With the Hearthstone metagame dominated by Shaman and Pirate Warrior for an extended period of time, balance changes were expected. Now, Blizzard has finally announced the upcoming changes, of which there are only two: changes to Spirit Claws and Small-Time Buccaneer. How will they affect the metagame?
Part of the One Night in Karazhan adventure, Spirit Claws was considered to be a highly powerful addition to an already powerful class right from the start. A 1/3 weapon that has an additional +2 attack whenever its owner controls a spell-damage minion, Spirit Claws has been a staple in practically all Shaman decks.
The weapon is devastating in the early game, where the Shaman player can play Spirit Claws on turn 1 followed by a hero power totem on turn 2 for a 25% chance to increase the weapon’s attack to 3 or even a Bloodmage Thalnos or a Kobold Geomancer on turn 2 to achieve the same.
At mere 1 mana, Spirit Claws is easy to combine with the hero power totem or a spell-damage minion in mid-game as well, such as the all-time Shaman favorite Azure Drake, but its power in dictating the entire game when played early on has been its main effect.
Now, Spirit Claws is being nerfed by increasing its mana cost to 2. This will outright kill the early game combos that the card was infamous for and make it a lot more difficult for the Shaman to snowball out of control right from the gate.
It is even questionable whether the card will still see play. Jade Claws is already a weapon at 2 mana, so if the Shaman deck does not run the pirate package and need a weapon to activate Small-Time Buccaneer, the additional investment in Spirit Claws might not be worth it.
Speaking of Small-Time Buccaneer and the pirate package, it is also targeted for a nerf. Upon its introduction, Small-Time Buccaneer was a 1/2 minion for 2 mana that has +2 attack while its owner has a weapon equipped.
The overall package has been incredibly strong: play a Small-Time Buccaneer on turn 1, have it pull your Patches from the deck, and follow that up with a weapon on turn 2, and you’re well on your way to domination. That 2 health has enabled Small-Time Buccaneer to survive many early game challenges, so it is now being targeted with a nerf down to 1 health.

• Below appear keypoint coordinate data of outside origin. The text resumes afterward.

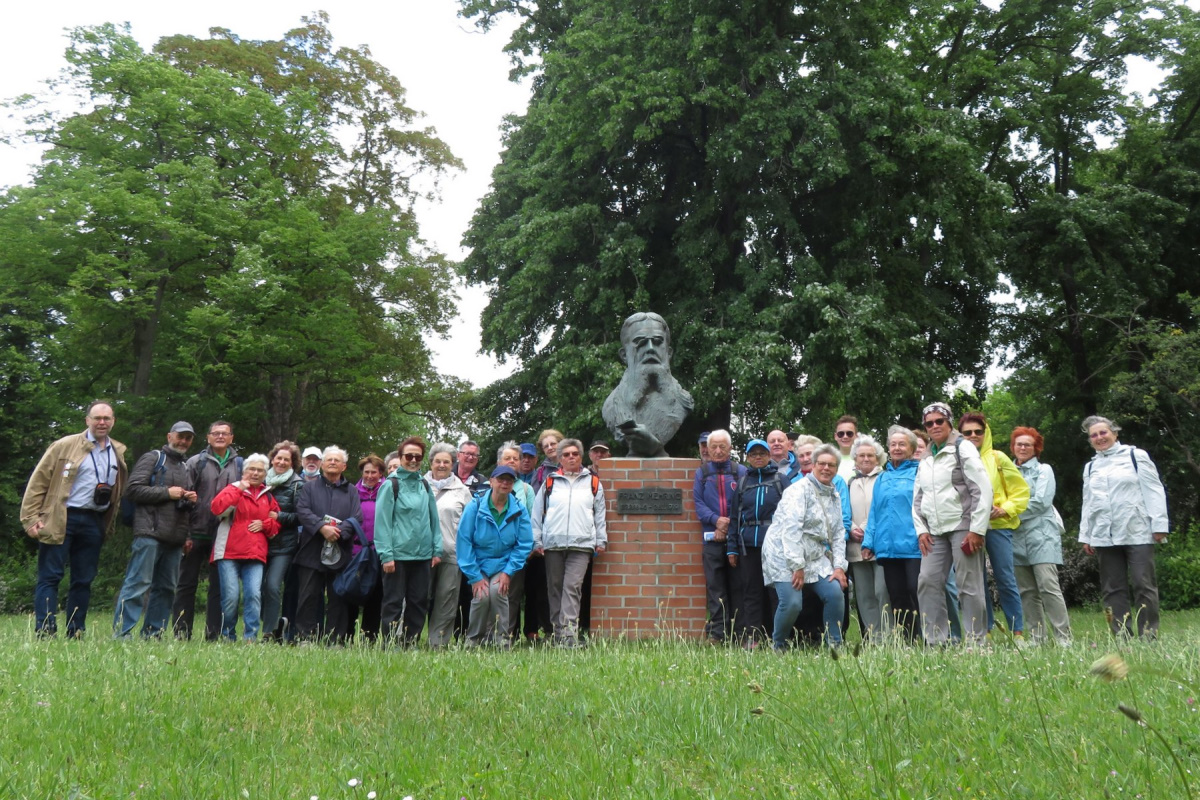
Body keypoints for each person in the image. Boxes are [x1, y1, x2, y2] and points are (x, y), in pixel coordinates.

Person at [21, 401, 128, 638]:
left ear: (113, 421)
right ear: (87, 420)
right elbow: (38, 481)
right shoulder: (65, 445)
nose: (102, 422)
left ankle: (75, 630)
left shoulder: (117, 452)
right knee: (51, 576)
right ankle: (46, 630)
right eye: (97, 418)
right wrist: (30, 518)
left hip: (94, 520)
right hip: (61, 517)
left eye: (107, 418)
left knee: (84, 579)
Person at [1079, 415, 1169, 639]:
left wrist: (1159, 524)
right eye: (1094, 435)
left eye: (1103, 433)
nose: (1099, 438)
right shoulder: (1091, 467)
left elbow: (1154, 490)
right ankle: (1121, 635)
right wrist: (1086, 535)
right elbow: (1088, 502)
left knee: (1143, 583)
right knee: (1112, 589)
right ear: (1090, 440)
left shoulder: (1135, 456)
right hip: (1104, 535)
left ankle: (1148, 635)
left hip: (1137, 530)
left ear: (1114, 433)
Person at [913, 402, 993, 645]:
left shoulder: (963, 447)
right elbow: (918, 497)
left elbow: (982, 489)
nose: (935, 426)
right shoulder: (926, 456)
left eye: (940, 421)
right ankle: (936, 640)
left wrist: (977, 529)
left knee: (968, 586)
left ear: (949, 422)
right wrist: (921, 530)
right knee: (927, 581)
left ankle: (975, 642)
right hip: (934, 532)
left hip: (963, 528)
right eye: (930, 423)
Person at [112, 421, 198, 639]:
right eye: (180, 436)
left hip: (175, 538)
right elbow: (132, 489)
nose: (184, 441)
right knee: (138, 584)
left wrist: (188, 502)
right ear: (169, 436)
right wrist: (167, 493)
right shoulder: (153, 458)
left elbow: (181, 506)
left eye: (188, 438)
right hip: (149, 532)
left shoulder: (186, 467)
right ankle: (122, 634)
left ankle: (153, 634)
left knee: (167, 588)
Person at [762, 444, 849, 650]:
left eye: (831, 465)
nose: (826, 468)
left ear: (836, 468)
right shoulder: (798, 490)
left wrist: (839, 567)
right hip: (783, 553)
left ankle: (834, 646)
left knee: (835, 592)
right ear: (813, 466)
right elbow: (791, 529)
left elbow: (837, 533)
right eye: (822, 464)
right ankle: (779, 645)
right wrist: (797, 566)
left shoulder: (834, 494)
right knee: (792, 602)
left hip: (814, 554)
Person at [958, 412, 1029, 640]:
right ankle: (985, 630)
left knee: (1005, 578)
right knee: (976, 581)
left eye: (978, 431)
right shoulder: (956, 459)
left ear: (985, 432)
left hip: (998, 526)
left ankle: (1017, 631)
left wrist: (1005, 508)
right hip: (968, 527)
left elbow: (1020, 490)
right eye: (967, 432)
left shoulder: (998, 458)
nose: (973, 436)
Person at [532, 438, 607, 647]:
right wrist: (536, 539)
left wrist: (601, 539)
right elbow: (537, 513)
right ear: (560, 459)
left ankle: (569, 635)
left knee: (572, 587)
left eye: (575, 454)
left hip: (581, 544)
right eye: (566, 454)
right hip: (553, 544)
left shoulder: (593, 482)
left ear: (581, 457)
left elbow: (600, 514)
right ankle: (557, 633)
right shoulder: (550, 482)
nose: (571, 457)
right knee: (554, 588)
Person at [172, 420, 241, 641]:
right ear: (208, 437)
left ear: (231, 438)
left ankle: (214, 634)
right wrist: (185, 533)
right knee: (186, 584)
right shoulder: (195, 462)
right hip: (195, 531)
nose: (220, 437)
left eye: (225, 433)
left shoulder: (240, 465)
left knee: (219, 588)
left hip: (224, 534)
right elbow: (183, 499)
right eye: (216, 433)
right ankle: (181, 633)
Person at [458, 465, 534, 647]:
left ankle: (501, 640)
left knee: (498, 591)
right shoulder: (474, 507)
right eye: (501, 479)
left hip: (504, 564)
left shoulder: (519, 509)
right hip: (478, 563)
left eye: (509, 480)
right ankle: (473, 639)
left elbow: (524, 544)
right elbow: (464, 541)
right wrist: (475, 576)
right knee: (482, 595)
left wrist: (508, 572)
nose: (505, 483)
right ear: (491, 482)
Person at [375, 436, 442, 646]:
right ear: (401, 457)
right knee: (393, 602)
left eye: (418, 457)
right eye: (409, 456)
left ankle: (409, 641)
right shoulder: (390, 485)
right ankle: (389, 643)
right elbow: (382, 523)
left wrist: (436, 549)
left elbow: (434, 519)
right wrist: (386, 555)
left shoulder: (424, 484)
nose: (413, 460)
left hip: (422, 555)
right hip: (397, 555)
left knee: (419, 601)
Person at [602, 311, 694, 457]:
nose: (650, 348)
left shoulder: (684, 402)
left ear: (669, 353)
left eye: (657, 342)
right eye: (641, 342)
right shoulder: (611, 407)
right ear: (624, 355)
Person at [209, 453, 280, 641]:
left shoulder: (269, 496)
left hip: (255, 553)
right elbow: (217, 510)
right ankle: (227, 635)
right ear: (244, 471)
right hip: (228, 552)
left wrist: (264, 524)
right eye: (251, 469)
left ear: (265, 473)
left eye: (260, 470)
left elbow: (275, 527)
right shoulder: (232, 488)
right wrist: (239, 489)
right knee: (231, 597)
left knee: (254, 596)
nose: (255, 473)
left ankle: (250, 637)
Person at [295, 446, 362, 643]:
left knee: (338, 597)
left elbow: (356, 517)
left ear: (344, 466)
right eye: (329, 459)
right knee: (308, 596)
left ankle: (335, 639)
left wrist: (339, 533)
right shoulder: (309, 487)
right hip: (311, 549)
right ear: (322, 464)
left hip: (340, 551)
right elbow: (303, 511)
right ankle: (305, 637)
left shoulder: (351, 491)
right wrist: (322, 528)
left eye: (336, 460)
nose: (332, 462)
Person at [1010, 427, 1072, 645]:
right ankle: (1037, 640)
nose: (1023, 447)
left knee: (1048, 587)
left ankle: (1064, 639)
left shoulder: (1044, 470)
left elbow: (1041, 502)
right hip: (1015, 538)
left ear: (1036, 448)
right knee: (1027, 591)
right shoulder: (1007, 471)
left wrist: (1008, 513)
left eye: (1028, 444)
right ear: (1013, 447)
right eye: (1019, 444)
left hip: (1042, 535)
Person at [862, 426, 923, 641]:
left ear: (912, 448)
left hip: (914, 546)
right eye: (893, 444)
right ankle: (907, 640)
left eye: (902, 444)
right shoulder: (882, 478)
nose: (897, 448)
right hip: (887, 548)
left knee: (915, 592)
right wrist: (868, 542)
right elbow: (874, 513)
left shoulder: (920, 473)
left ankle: (926, 638)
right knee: (896, 596)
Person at [729, 439, 787, 646]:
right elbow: (734, 518)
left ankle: (778, 637)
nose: (758, 457)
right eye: (753, 454)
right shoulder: (743, 483)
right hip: (748, 546)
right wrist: (731, 549)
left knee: (775, 592)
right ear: (748, 458)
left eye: (762, 453)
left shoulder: (781, 480)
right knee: (751, 591)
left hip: (775, 547)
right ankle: (753, 637)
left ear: (769, 455)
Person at [692, 429, 745, 643]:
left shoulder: (740, 471)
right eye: (713, 446)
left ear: (730, 448)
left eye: (722, 446)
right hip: (711, 539)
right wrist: (716, 521)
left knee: (739, 586)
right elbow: (698, 504)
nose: (717, 450)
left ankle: (740, 632)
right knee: (715, 588)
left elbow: (744, 503)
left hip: (736, 539)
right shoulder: (702, 473)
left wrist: (727, 526)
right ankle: (717, 633)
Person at [425, 442, 473, 648]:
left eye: (447, 461)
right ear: (431, 463)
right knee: (416, 598)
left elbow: (470, 526)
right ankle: (406, 639)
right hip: (421, 554)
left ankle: (438, 644)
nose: (442, 465)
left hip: (452, 553)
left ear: (453, 464)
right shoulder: (419, 485)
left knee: (446, 601)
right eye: (438, 461)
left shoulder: (462, 491)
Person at [846, 435, 889, 641]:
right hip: (855, 546)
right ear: (855, 459)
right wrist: (852, 528)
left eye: (870, 455)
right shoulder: (850, 482)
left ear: (878, 458)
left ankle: (890, 637)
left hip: (880, 544)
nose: (865, 459)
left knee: (882, 592)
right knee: (864, 596)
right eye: (861, 455)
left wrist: (864, 529)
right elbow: (845, 510)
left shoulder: (884, 478)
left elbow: (881, 509)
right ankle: (874, 639)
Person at [261, 440, 303, 642]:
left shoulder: (297, 485)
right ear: (272, 459)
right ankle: (273, 625)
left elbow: (301, 517)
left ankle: (269, 632)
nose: (282, 462)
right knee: (258, 587)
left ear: (293, 462)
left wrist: (279, 517)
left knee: (272, 586)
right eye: (279, 458)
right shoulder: (260, 480)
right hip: (259, 543)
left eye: (287, 459)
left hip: (284, 546)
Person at [348, 454, 386, 643]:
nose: (370, 476)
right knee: (352, 593)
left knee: (376, 596)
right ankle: (346, 636)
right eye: (366, 472)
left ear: (380, 474)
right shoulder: (352, 492)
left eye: (374, 472)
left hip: (379, 552)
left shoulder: (387, 492)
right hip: (356, 552)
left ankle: (368, 639)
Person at [834, 415, 859, 480]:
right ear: (835, 436)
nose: (845, 437)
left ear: (856, 436)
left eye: (849, 433)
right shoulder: (829, 461)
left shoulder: (867, 459)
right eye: (841, 434)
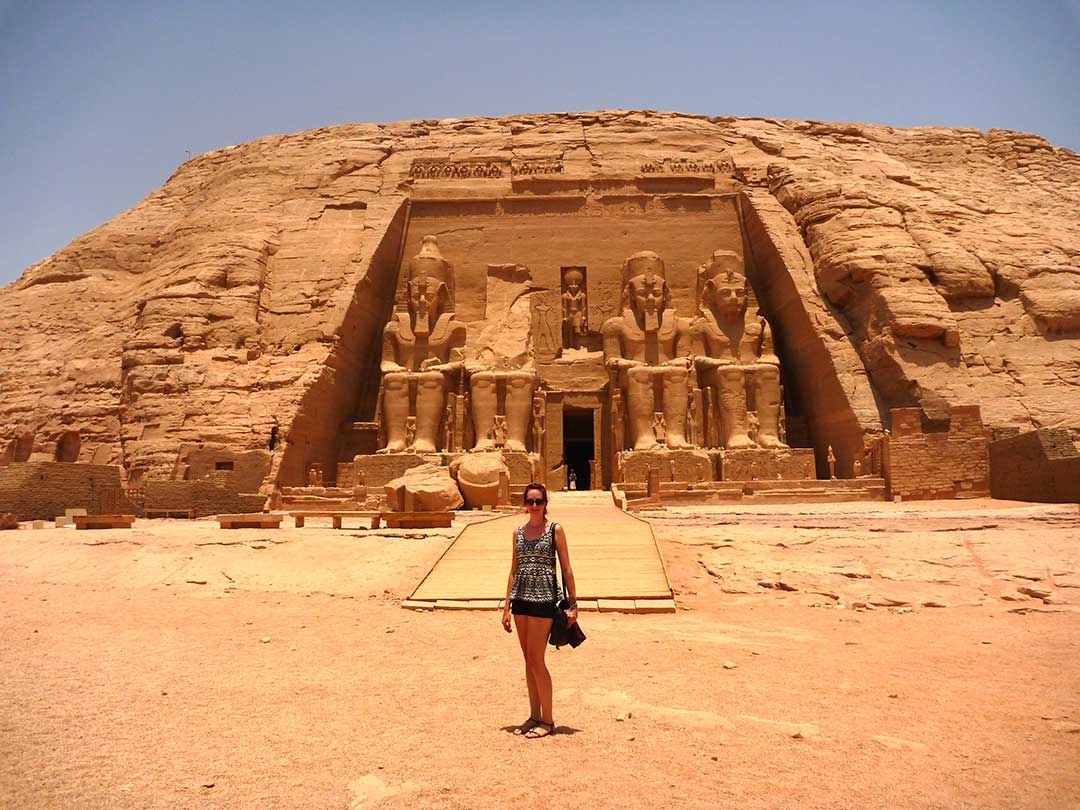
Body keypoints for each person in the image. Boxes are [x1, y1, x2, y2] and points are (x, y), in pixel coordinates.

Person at [501, 482, 578, 739]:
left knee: (537, 660)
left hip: (544, 599)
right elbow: (514, 570)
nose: (534, 506)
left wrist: (573, 604)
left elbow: (566, 569)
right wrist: (506, 606)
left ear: (546, 504)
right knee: (528, 661)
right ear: (524, 504)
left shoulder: (555, 530)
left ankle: (548, 720)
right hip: (521, 598)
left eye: (539, 501)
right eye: (530, 501)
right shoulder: (517, 533)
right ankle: (534, 715)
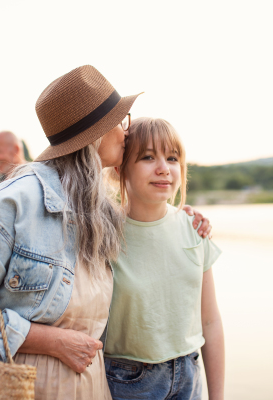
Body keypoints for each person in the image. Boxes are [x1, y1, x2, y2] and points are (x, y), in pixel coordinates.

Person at [0, 65, 210, 400]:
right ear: (97, 133)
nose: (126, 132)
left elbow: (149, 240)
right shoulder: (16, 201)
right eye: (121, 121)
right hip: (20, 388)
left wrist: (182, 219)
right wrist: (52, 341)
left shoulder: (98, 210)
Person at [104, 118, 225, 400]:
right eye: (147, 157)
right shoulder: (103, 236)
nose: (164, 169)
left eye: (172, 158)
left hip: (189, 374)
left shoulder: (194, 229)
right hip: (125, 381)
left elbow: (210, 322)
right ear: (120, 167)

That 1 health makes a big difference. Small-Time Buccaneer can now be killed by the Mage, Rogue, or Druid hero power, as well as an Argent Squire or Patches, for example. The viability of the entire pirate package is being affected, although it was dominant enough that it might find a way to survive this.
Winners and losers
The obvious losers are the decks directly affected by the nerfs: Aggro Shaman, Mid-Jade Shaman, and Pirate Warrior. They are just a little bit slower and weaker now, and that may open up opportunities for slower decks to re-enter or control the meta.
One of the biggest winners is Rogue. Rogue is so bad at dealing with all-out aggro, but it is very good at dealing with almost everything else. With its biggest counters weakened, Rogue looks to be in a good position. Even Jade Rogue might make an appearance alongside Miracle Rogue at some parts of the ladder, although Miracle seems to be clearly the stronger of the two.
Druid is another class that is happy to see the aggro decks weakened. Its problem is the potential increase in the numbers of Miracle Rogue, as Rogue is very good against Druid.
A dead class might also be revived, the Hunter! Aggro Shaman, Mid-Jade Shaman, and Pirate Warrior are the three worst matchups for Hunter, and with those decks weakened, Hunter might have a chance again. Cards such as Alleycat can now contest the early pirate package, something Hunter has not been able to use itself because its cheapest weapon costs 3 mana and does not curve out well with the Small-Time Buccaneer at 1. Secret Hunter can also contest Rogue, so things look promising for this forgotten class.
Warrior remains the most varied class in the game: Pirate Warrior, Dragon Warrior, and Control Warrior represent completely different archetypes, a feat unmatched by any other class. The weakening of Mid-Jade Shaman brings Dragon Warrior up to the forefront, but Control Warrior is again left to search its purpose: the current Control Warrior lists are heavily anti-aggro, and losing some of its better matchups and maybe even seeing more Druids is not something the old stalwart is looking forward to. However, Control Warrior has proven to be an extremely durable and flexible deck that has always found a niche for itself even when it is not top tier. The lists will change, but something at least semi-viable will be found.
Warlock finds itself in an interesting position as well. The overpowered aggro decks had out-smorced the good old Zoo, and with them weakened, Zoo might find room in the meta again. Renolock, on the other hand, is mostly neutral regarding the changes: it enjoys less aggro, but on the other hand it does not fancy seeing Rogues and Druids.
Overall, with such small changes to two cards, there will be some interesting times ahead for the metagame!